DAS.: Ahora las violencias que se viven en nuestra región han transmutado. Ya no podemos hablar de conflictos bélicos o de dictaduras, sino que hoy vivimos una violencia bastante alta en términos numéricos. ¿Cómo podríamos repensar la categoría de violencia Estado en este contexto?

JA.: Mirá, a riesgo de anticipar algo que todavía estoy pensando, estamos escribiendo con una estudiante mía un libro cuyo título por ahora es El Estado ambivalente. Hacia el final del texto de La violencia en los márgenes hablábamos de un Estado contradictorio e intermitente. Un Estado que, por un lado, hace estos grandes despliegues de control y de movilización de ejército para controlar ciertas zonas y, por el otro lado, por debajo de la mesa si se quiere, de manera clandestina, coexiste y está profundamente imbricado con el funcionamiento de organizaciones criminales. Autores tan diversos como Jessop, Bourdieu o Tilly, ninguno de estos teóricos diría que el Estado es una organización coherente, unitaria, determinada con solo un proyecto, digamos. Bourdieu habla de campos dentro del Estado, del campo estatal, Jessop habla de polivalencia. Ninguno de estos teóricos diría: “bueno, la idea del estado ambivalente es una novedad”. Lo que yo creo que hay que pensar es cómo la ambivalencia del Estado se articula en territorios concretos. Cómo ese Estado es espacial y temporalmente ambivalente. En el mismo lugar, en un mismo tiempo, está actuando de manera ambivalente – ambivalente en el sentido de hacer dos cosas opuestas al mismo tiempo–. Y digo esto porque creo que con esa ambivalencia el Estado, con los niveles de violencia que se ven en ciertas zonas, es el proyecto que, quienes estudiamos violencia, deberíamos empezar a pensar más seriamente. América Latina, sacando zonas de guerra, es la zona más letal, medido por tasas de homicidios, del planeta. Pero mucha de esa violencia se ha desplazado y hoy lo que vemos es una violencia, no solo que ejercita el Estado, sino que es una violencia muy horizontal. Quizás estoy pecando otra vez de empirismo, pero buena parte de los homicidios y de los heridos en la zona donde yo hago trabajo de campo no son producto de la policía pegándole un tiro a un “pibe chorro”, sino que es un pibe chorro pegándole un tiro a otro vecino; o un vecino defendiéndose a punta de cuchillo de otro vecino, o sea, es una violencia más horizontal.

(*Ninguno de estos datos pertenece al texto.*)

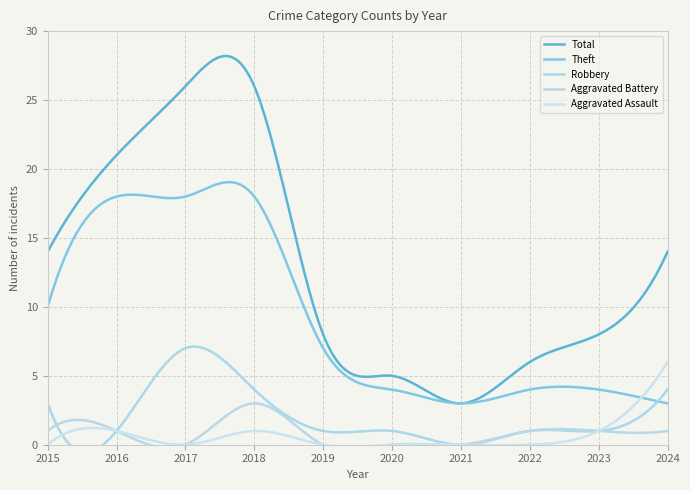

How many distinct data groups are displayed?

5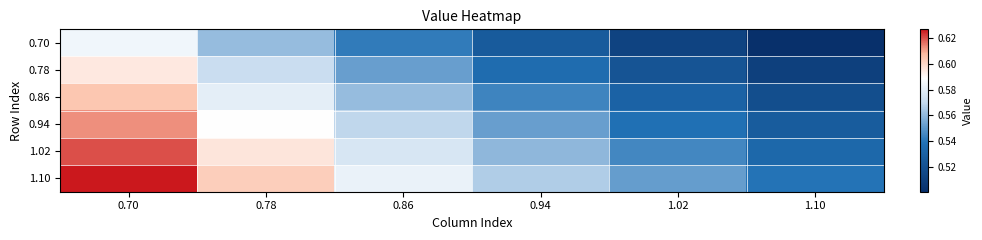

Reading left to right, list all the values displayed in this chart.

0.70: 0.70=0.6	0.78=0.6	0.86=0.5	0.94=0.5	1.02=0.5	1.10=0.5
0.78: 0.70=0.6	0.78=0.6	0.86=0.6	0.94=0.5	1.02=0.5	1.10=0.5
0.86: 0.70=0.6	0.78=0.6	0.86=0.6	0.94=0.5	1.02=0.5	1.10=0.5
0.94: 0.70=0.6	0.78=0.6	0.86=0.6	0.94=0.6	1.02=0.5	1.10=0.5
1.02: 0.70=0.6	0.78=0.6	0.86=0.6	0.94=0.6	1.02=0.5	1.10=0.5
1.10: 0.70=0.6	0.78=0.6	0.86=0.6	0.94=0.6	1.02=0.6	1.10=0.5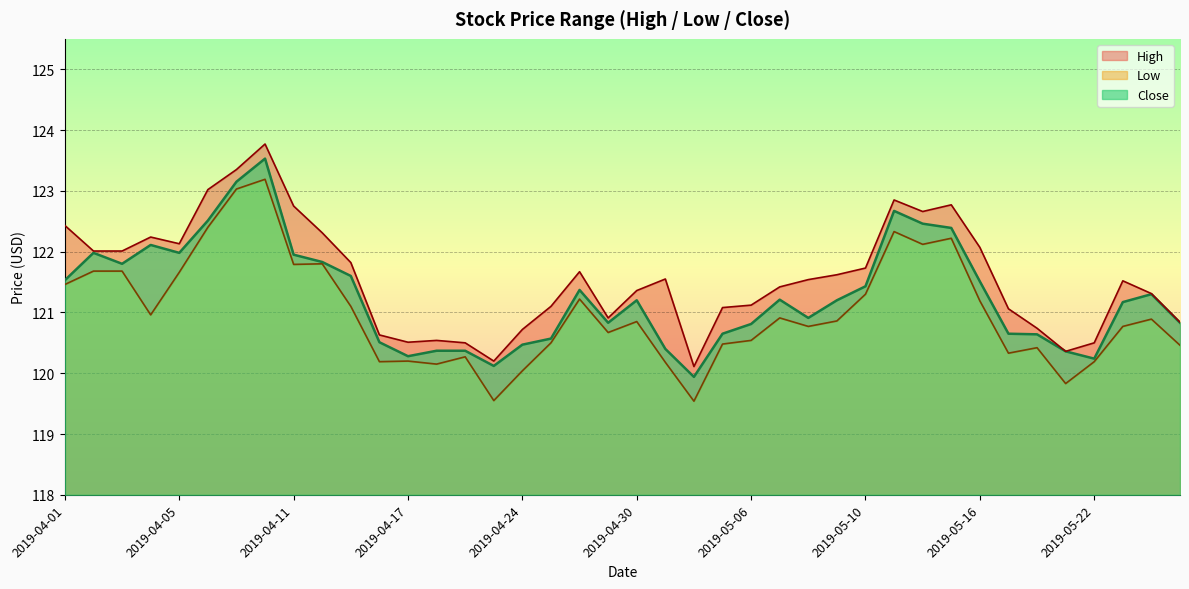

True or false: Low has more than 0 points higher than both neighbors.

True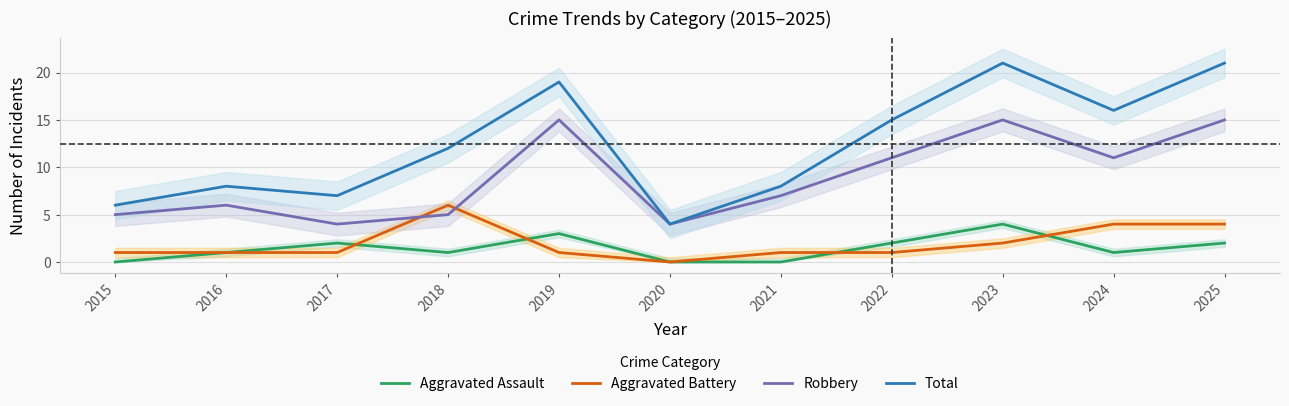

What value does the Aggravated Battery series have at 2025?

4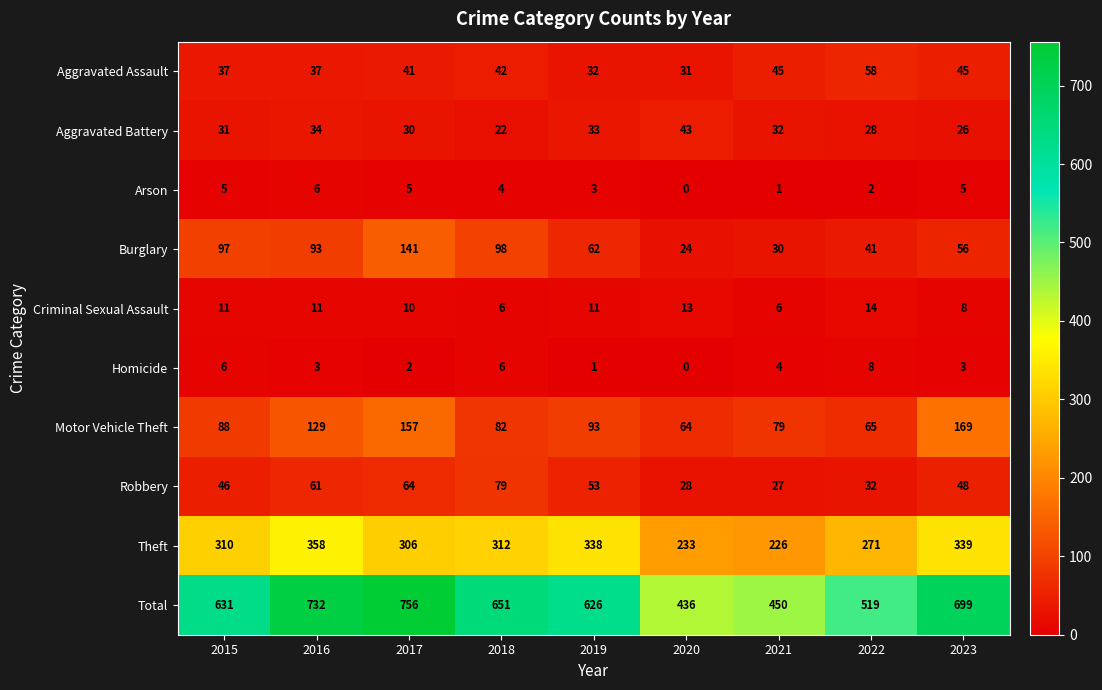

What is the spread (max minus min) of values at 2020?

436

Eso no quiere decir –y esto me parece que es el desafío nuestro– que esté desconectado de lo que hace el Estado. Lo que quiere decir es que está conectado de otra manera. De alguna manera la violencia que ejerce el Estado –voy a decir una barbaridad, pero es una licencia– es más fácil, en el sentido que vos tenés policías matando chicos o el ejército invadiendo una zona, u otros desapareciendo a otros; pero conectar la violencia que hoy ejerce un vecino contra otro con lo que está haciendo o dejando de hacer el Estado me parece que es el proyecto científico social más desafiante, más difícil.

LEM. / DAS.: Javier, te agradecemos enormemente tus reflexiones, que sin duda serán de enorme interés para los lectores de este número de Crolar.